#### What to work on:
Can you reproduce, without any change, the stretch of the records from the line containing "order: Celastrales" through the end of the records?

#### Task input:
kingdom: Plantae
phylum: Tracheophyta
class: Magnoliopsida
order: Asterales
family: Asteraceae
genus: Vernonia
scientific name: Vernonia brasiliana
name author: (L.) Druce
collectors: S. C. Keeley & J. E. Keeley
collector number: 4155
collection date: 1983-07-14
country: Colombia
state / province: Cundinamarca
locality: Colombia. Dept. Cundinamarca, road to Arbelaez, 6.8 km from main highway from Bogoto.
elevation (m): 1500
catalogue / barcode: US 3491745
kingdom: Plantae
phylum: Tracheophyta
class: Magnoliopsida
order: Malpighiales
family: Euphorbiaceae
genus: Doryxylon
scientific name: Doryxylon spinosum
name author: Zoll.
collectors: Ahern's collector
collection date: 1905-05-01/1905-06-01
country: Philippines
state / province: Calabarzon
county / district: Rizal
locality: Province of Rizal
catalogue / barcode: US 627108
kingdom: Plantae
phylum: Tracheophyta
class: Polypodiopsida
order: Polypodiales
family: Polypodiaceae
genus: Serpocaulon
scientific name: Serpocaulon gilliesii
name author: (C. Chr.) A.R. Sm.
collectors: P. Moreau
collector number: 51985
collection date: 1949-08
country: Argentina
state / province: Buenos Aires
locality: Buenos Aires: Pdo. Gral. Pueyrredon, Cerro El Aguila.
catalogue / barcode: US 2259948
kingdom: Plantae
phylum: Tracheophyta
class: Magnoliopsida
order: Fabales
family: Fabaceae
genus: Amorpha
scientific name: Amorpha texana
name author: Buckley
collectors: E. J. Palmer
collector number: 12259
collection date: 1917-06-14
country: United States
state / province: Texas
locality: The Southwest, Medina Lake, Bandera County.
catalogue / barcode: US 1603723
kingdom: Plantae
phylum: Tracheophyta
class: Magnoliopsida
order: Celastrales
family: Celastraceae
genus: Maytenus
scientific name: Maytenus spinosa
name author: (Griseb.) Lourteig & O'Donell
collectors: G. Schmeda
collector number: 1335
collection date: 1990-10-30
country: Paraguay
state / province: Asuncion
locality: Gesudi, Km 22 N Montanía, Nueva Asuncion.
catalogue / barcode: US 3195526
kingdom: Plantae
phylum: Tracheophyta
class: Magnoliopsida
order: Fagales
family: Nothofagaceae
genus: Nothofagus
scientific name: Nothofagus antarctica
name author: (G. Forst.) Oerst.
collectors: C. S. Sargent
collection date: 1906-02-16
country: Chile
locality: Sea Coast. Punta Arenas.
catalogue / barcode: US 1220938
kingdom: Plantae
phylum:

#### Completed task:
order: Celastrales
family: Celastraceae
genus: Maytenus
scientific name: Maytenus spinosa
name author: (Griseb.) Lourteig & O'Donell
collectors: G. Schmeda
collector number: 1335
collection date: 1990-10-30
country: Paraguay
state / province: Asuncion
locality: Gesudi, Km 22 N Montanía, Nueva Asuncion.
catalogue / barcode: US 3195526
kingdom: Plantae
phylum: Tracheophyta
class: Magnoliopsida
order: Fagales
family: Nothofagaceae
genus: Nothofagus
scientific name: Nothofagus antarctica
name author: (G. Forst.) Oerst.
collectors: C. S. Sargent
collection date: 1906-02-16
country: Chile
locality: Sea Coast. Punta Arenas.
catalogue / barcode: US 1220938
kingdom: Plantae
phylum:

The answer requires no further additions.